The Swimming Pool That Transports You From Beverly Hills to Bedford Falls

It took me a few years of living in Beverly Hills to know anything about its high school.

And it took me a few more to ever go visit and check it out.

Of course, when I finally did, I kicked myself...

...because it is a WPA-era, Streamline Moderne fantasy come true...

...with its undulating curves...

...and its refusal of 90-degree angles.

Though, I'll admit: That may not be true of the entire Beverly Hills High School campus.

I wouldn't actually know, because I only made it as far as the "Swim Gym."

Built as part of the New Deal—which helped the country recover from the Great Depression—the Swim Gym was added to the high school a dozen years after it was originally built in 1927.
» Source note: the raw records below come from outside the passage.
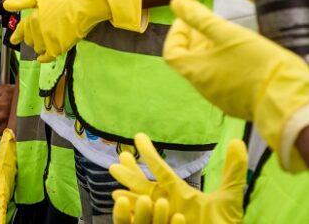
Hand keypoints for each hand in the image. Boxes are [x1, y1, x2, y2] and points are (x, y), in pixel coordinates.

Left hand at [4, 0, 145, 61]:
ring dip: (40, 45)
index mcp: (33, 18)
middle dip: (32, 37)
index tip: (14, 40)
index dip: (17, 35)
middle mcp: (38, 30)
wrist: (87, 5)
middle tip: (40, 33)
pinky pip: (48, 56)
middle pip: (30, 40)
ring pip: (38, 48)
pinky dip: (45, 57)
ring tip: (48, 38)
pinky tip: (44, 56)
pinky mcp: (59, 47)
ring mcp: (48, 40)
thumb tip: (5, 5)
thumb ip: (22, 2)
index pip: (22, 29)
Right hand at [110, 133, 245, 223]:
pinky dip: (137, 220)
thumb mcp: (230, 197)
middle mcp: (170, 206)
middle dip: (130, 176)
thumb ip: (232, 171)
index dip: (150, 155)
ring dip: (132, 202)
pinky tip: (128, 212)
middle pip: (145, 188)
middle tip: (115, 162)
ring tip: (115, 193)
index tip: (138, 136)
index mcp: (181, 194)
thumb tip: (238, 141)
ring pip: (145, 208)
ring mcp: (167, 219)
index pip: (162, 171)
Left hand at [166, 0, 308, 171]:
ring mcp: (219, 97)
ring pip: (207, 69)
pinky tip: (240, 53)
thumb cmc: (257, 63)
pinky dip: (223, 63)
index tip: (188, 19)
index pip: (171, 52)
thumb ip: (200, 18)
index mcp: (195, 71)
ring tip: (228, 35)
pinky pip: (222, 79)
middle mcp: (202, 87)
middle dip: (196, 38)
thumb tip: (176, 2)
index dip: (176, 33)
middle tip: (211, 23)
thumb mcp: (228, 34)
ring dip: (211, 50)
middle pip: (189, 59)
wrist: (287, 99)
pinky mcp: (236, 102)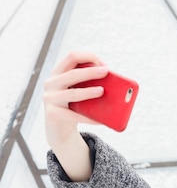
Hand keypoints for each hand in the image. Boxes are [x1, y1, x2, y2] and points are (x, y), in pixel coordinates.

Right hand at [43, 52, 108, 180]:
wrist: (60, 131)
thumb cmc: (75, 107)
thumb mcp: (82, 93)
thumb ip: (92, 84)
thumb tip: (115, 84)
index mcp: (59, 73)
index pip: (72, 56)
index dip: (89, 57)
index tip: (104, 64)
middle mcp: (51, 83)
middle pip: (72, 74)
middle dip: (90, 72)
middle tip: (106, 72)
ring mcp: (49, 98)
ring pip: (72, 94)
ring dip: (88, 92)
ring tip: (102, 92)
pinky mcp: (52, 114)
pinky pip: (74, 116)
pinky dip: (89, 118)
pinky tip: (101, 120)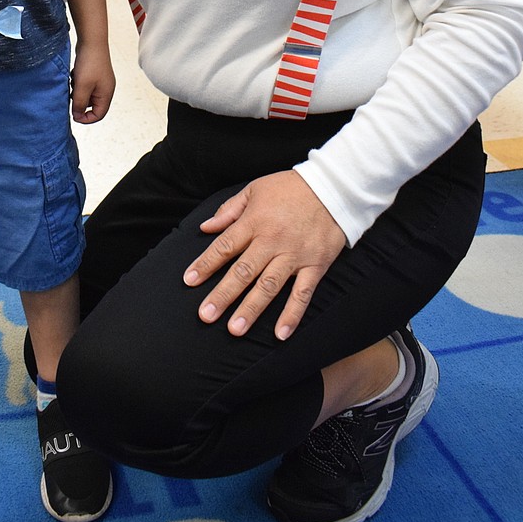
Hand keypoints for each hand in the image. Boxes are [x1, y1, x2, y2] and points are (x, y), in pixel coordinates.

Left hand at [70, 41, 115, 123]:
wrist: (91, 40)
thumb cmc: (90, 62)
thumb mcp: (82, 87)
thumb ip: (79, 103)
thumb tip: (77, 115)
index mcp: (106, 94)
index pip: (99, 115)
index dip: (86, 118)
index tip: (73, 115)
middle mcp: (105, 89)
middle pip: (92, 105)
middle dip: (80, 103)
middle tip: (71, 96)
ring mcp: (99, 81)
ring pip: (86, 95)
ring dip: (77, 92)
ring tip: (74, 82)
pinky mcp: (93, 74)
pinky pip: (84, 85)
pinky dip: (77, 83)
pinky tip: (74, 75)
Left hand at [183, 170, 345, 340]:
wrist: (333, 187)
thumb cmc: (289, 188)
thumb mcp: (255, 189)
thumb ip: (229, 210)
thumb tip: (205, 228)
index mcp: (255, 221)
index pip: (225, 246)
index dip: (205, 264)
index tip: (189, 281)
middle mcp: (272, 241)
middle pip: (243, 271)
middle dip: (223, 294)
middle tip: (206, 315)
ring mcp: (295, 255)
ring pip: (269, 286)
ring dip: (251, 309)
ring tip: (235, 329)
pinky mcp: (316, 265)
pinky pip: (303, 294)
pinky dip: (292, 315)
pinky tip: (281, 334)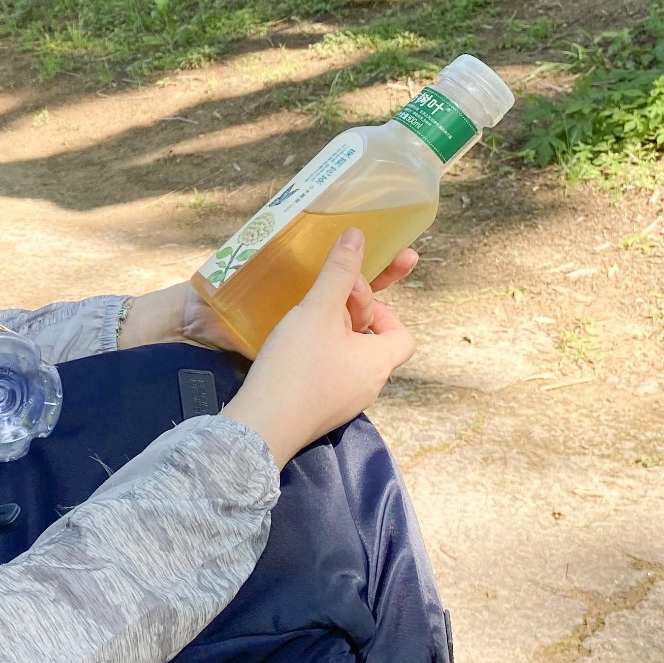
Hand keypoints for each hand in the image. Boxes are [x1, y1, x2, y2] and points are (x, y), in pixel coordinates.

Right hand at [219, 228, 416, 463]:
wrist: (261, 426)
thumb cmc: (296, 366)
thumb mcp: (317, 311)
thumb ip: (338, 272)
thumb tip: (358, 236)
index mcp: (378, 362)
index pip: (402, 335)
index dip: (383, 312)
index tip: (352, 300)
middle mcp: (369, 386)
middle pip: (374, 344)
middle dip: (351, 318)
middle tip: (322, 306)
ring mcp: (345, 403)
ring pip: (350, 361)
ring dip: (333, 337)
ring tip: (303, 325)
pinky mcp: (321, 413)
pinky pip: (331, 378)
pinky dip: (319, 359)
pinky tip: (290, 351)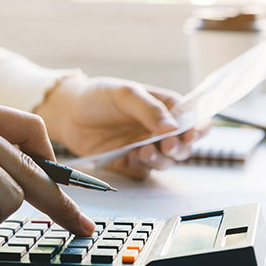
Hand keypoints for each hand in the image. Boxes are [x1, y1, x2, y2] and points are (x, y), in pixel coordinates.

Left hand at [35, 74, 208, 179]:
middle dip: (179, 148)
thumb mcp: (126, 94)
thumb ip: (149, 110)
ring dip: (160, 159)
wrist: (68, 113)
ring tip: (145, 150)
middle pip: (183, 146)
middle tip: (168, 145)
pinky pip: (143, 170)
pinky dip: (141, 167)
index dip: (197, 129)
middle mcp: (158, 131)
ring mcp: (144, 148)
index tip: (191, 134)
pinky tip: (132, 156)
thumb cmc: (98, 96)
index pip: (193, 120)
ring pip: (165, 162)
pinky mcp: (128, 162)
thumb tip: (173, 128)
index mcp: (165, 109)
Screenshot from It's a Wonderful Life (Public Domain)

It wasn't until the mid-1940s that it caught the attention of location scouts for It's a Wonderful Life...

Screenshot from It's a Wonderful Life (Public Domain)
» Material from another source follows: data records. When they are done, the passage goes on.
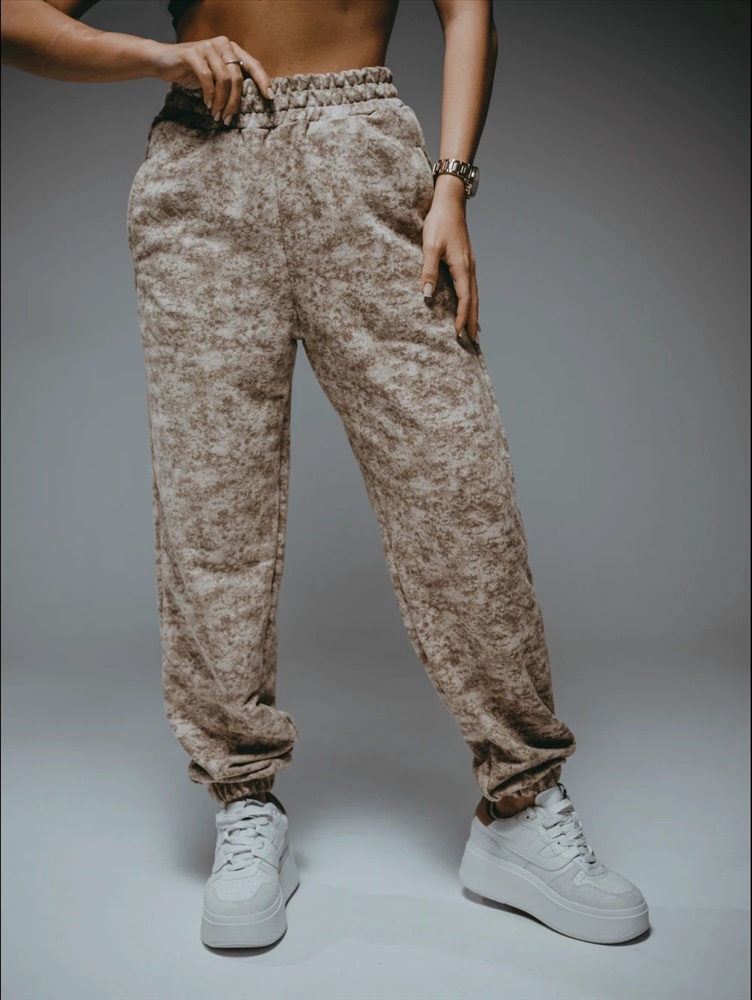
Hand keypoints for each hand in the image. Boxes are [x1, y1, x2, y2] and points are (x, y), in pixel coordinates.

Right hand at [150, 36, 271, 124]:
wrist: (163, 61)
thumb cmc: (192, 71)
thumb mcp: (215, 75)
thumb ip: (231, 80)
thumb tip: (250, 102)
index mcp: (231, 48)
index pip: (253, 64)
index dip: (263, 81)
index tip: (270, 97)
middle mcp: (222, 44)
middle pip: (237, 78)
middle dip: (234, 102)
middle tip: (227, 118)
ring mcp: (207, 46)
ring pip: (223, 80)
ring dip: (220, 102)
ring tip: (216, 114)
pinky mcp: (193, 53)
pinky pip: (207, 78)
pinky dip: (208, 95)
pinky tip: (206, 104)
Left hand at [420, 174, 479, 345]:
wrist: (450, 201)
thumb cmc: (438, 221)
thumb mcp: (429, 245)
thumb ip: (428, 270)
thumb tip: (427, 295)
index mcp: (461, 266)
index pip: (464, 299)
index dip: (462, 317)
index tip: (458, 333)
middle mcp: (469, 268)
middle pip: (474, 301)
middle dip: (473, 322)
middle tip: (474, 343)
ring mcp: (470, 265)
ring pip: (475, 295)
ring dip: (475, 314)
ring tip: (475, 332)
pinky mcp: (467, 262)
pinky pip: (472, 288)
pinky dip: (473, 302)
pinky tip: (472, 308)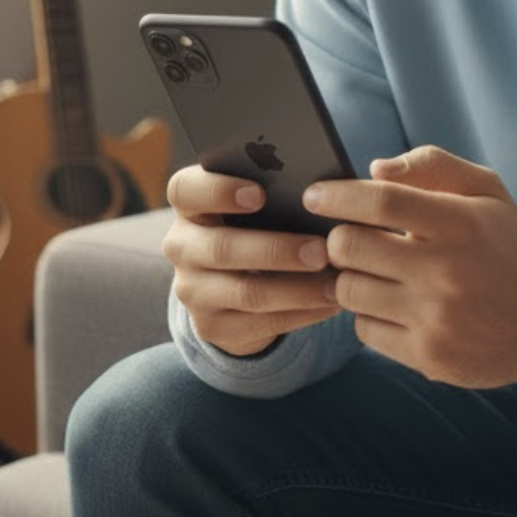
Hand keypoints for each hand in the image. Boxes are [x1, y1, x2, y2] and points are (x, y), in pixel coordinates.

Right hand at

...who set the dance sequence between Jimmy Stewart and Donna Reed on its retractable basketball court...

...that opens up (much to their peril) to reveal a swimming pool.

Although humidity issues and the resulting water damage necessitated the floor to be replaced in October 2016 (since wood and water do not play nice with each other), the effect is still the same.

When you go, you can watch a basketball game or a water polo or wrestling match, or you can swim in the 25-yard pool yourself.

Or, you can walk among the upper stands and admire the 1938 farm/ranch mural...

...that adorns one of the walls...

...painted by an artist known only as "Scotti" (but I think was Ernesto Scotti, an Argentinean painter from Buenos Aires).

Not only is the Swim Gym a famous Hollywood film location and a civil engineering marvel, but it's also a pretty cool place to go swimming.

It feels grandiose and theatrical—no doubt because of the influence from architect Stiles O. Clements.

And you don't have to go to Beverly Hills High (since its students are mostly future celebrities or the offspring of celebrities) or even live in Beverly Hills.

Just bring cash to pay the lifeguard your swim fee.